Record extracts START

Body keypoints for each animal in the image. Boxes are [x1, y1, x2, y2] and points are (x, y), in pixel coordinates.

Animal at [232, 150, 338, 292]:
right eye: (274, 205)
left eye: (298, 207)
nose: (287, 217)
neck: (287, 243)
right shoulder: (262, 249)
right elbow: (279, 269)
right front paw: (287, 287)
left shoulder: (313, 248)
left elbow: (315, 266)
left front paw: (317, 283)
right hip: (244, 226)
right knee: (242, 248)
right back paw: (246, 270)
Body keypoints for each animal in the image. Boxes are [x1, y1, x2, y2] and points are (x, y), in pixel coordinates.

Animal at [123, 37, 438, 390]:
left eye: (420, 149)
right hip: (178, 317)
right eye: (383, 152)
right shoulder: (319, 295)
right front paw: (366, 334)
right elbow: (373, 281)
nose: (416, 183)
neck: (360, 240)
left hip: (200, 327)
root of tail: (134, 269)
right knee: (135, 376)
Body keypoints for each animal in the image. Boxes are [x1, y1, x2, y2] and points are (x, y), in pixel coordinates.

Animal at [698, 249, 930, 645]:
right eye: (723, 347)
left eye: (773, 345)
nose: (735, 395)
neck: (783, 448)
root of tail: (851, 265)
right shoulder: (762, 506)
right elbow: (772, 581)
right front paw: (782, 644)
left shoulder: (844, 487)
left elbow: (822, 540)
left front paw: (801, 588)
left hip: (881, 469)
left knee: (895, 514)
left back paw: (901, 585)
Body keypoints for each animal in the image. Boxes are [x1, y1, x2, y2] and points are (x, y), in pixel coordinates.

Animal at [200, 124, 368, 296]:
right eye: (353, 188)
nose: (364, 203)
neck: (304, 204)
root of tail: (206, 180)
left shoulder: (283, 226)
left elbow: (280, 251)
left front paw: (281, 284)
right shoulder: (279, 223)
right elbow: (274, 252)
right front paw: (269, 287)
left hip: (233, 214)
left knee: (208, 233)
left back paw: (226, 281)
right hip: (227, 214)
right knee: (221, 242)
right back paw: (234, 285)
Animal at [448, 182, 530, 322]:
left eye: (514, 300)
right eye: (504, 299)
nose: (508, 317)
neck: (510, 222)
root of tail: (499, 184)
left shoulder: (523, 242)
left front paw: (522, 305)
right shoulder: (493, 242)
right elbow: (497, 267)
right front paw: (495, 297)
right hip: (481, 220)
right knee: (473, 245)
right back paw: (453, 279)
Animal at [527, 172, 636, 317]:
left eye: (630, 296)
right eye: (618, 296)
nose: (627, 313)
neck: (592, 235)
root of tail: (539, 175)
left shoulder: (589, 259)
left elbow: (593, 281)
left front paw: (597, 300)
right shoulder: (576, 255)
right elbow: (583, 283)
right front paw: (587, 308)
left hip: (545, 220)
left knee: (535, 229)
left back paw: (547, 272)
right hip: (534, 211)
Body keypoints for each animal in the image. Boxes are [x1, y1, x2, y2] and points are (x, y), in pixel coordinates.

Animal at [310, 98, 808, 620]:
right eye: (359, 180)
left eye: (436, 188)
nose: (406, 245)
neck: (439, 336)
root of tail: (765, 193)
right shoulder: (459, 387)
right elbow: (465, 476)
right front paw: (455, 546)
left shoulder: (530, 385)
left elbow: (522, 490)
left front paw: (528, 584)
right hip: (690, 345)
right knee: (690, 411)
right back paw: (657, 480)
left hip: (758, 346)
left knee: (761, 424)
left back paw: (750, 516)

Record extracts END

**Exercise prompt**.
Each entry shown above should be copied out exactly.

**Written response**.
Body keypoints for each animal in the image. Boxes are [x1, y1, x2, y2] and points are (x, y), in pixel coordinates.

Animal at [232, 150, 338, 292]:
right eye: (274, 205)
left eye: (298, 207)
nose: (287, 217)
neck: (287, 243)
right shoulder: (262, 249)
right elbow: (279, 269)
right front paw: (287, 287)
left shoulder: (313, 248)
left elbow: (315, 266)
left front paw: (317, 283)
right hip: (244, 226)
right knee: (242, 248)
right back paw: (246, 270)
Body keypoints for each animal in the image. Boxes are [x1, y1, x2, y2] and points are (x, y), in pixel coordinates.

Animal at [123, 37, 438, 390]:
left eye: (420, 149)
right hip: (178, 317)
right eye: (383, 152)
right shoulder: (319, 295)
right front paw: (366, 334)
right elbow: (373, 281)
nose: (416, 183)
neck: (360, 240)
left hip: (200, 327)
root of tail: (134, 269)
right knee: (135, 376)
Body keypoints for each animal in the image. Boxes are [x1, y1, x2, y2] and points are (x, y), in pixel coordinates.

Animal at [698, 249, 930, 645]:
right eye: (723, 347)
left eye: (773, 345)
nose: (735, 395)
neck: (783, 448)
root of tail: (851, 265)
right shoulder: (762, 506)
right elbow: (772, 581)
right front paw: (782, 644)
left shoulder: (844, 487)
left elbow: (822, 540)
left front paw: (801, 588)
left hip: (881, 469)
left knee: (895, 514)
left back paw: (901, 585)
Body keypoints for each animal in the image. Boxes are [x1, y1, x2, y2] and points are (x, y), in pixel coordinates.

Animal at [200, 124, 368, 296]:
right eye: (353, 188)
nose: (364, 203)
neck: (304, 204)
root of tail: (206, 180)
left shoulder: (283, 226)
left elbow: (280, 251)
left front paw: (281, 284)
right shoulder: (279, 223)
right elbow: (274, 252)
right front paw: (269, 287)
left hip: (233, 214)
left knee: (208, 233)
left back paw: (226, 281)
right hip: (227, 214)
right knee: (221, 242)
right back paw: (234, 285)
Animal at [448, 182, 530, 322]:
left eye: (514, 300)
right eye: (504, 299)
nose: (508, 317)
neck: (510, 222)
root of tail: (499, 184)
left shoulder: (523, 242)
left front paw: (522, 305)
right shoulder: (493, 242)
right elbow: (497, 267)
right front paw: (495, 297)
right hip: (481, 220)
right knee: (473, 245)
right back paw: (453, 279)
Animal at [527, 172, 636, 317]:
left eye: (630, 296)
right eye: (618, 296)
nose: (627, 313)
neck: (592, 235)
root of tail: (539, 175)
left shoulder: (589, 259)
left elbow: (593, 281)
left front paw: (597, 300)
right shoulder: (576, 255)
right elbow: (583, 283)
right front paw: (587, 308)
left hip: (545, 220)
left knee: (535, 229)
left back paw: (547, 272)
right hip: (534, 211)
Body keypoints for each animal in the image. Boxes are [x1, y1, x2, y2] and points are (x, y), in pixel coordinates.

Animal at [310, 98, 808, 620]:
right eye: (359, 180)
left eye: (436, 188)
nose: (406, 245)
neck: (439, 336)
root of tail: (765, 193)
right shoulder: (459, 387)
right elbow: (465, 476)
right front paw: (455, 546)
left shoulder: (530, 385)
left elbow: (522, 490)
left front paw: (528, 584)
right hip: (690, 345)
right knee: (690, 411)
right back paw: (657, 480)
left hip: (758, 346)
left knee: (761, 424)
left back paw: (750, 516)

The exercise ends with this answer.